I need to add a couple of columns to a Spark DataFrame.
The value for both columns is conditional, using a when
clause, but the condition is the same for both of them.
val df: DataFrame = ???
df
.withColumn("colA", when(col("condition").isNull, f1).otherwise(f2))
.withColumn("colB", when(col("condition").isNull, f3).otherwise(f4))
Since the condition in both when
clauses is the same, is there a way I can rewrite this without repeating myself?

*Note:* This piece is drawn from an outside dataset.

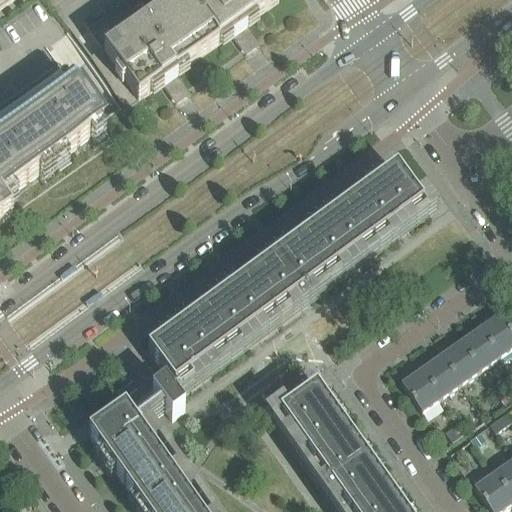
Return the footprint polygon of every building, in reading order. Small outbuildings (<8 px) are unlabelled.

I don't mean just extracting the condition to a variable, but actually reducing it to a single when
clause, to avoid having to run the test multiple times on the DataFrame.
Also, in case I leave it like that, will Spark calculate the condition twice, or will it be able to optimize the work plan and run it only once?
CodePudding user response:
The corresponding columns f1
/f3
and f2
/f4
can be packed into an array and then separated into two different columns after evaluating the condition.
df.withColumn("colAB", when(col("condition").isNull, array('f1, 'f3)).otherwise(array('f2, 'f4)))
.withColumn("colA", 'colAB(0))
.withColumn("colB", 'colAB(1))
The physical plans for my code and the code in the question are (ignoring the intermediate column colAB
) the same:
== Physical Plan ==
LocalTableScan [f1#16, f2#17, f3#18, f4#19, condition#20, colA#71, colB#78]
== Physical Plan ==
LocalTableScan [f1#16, f2#17, f3#18, f4#19, condition#20, colAB#47, colA#54, colB#62]
so in both cases the condition is evaluated only once. This is at least true if condition
is a regular column.
A reason to combine the two when
statements could be that the code is better readable, although this judgement depends on the reader.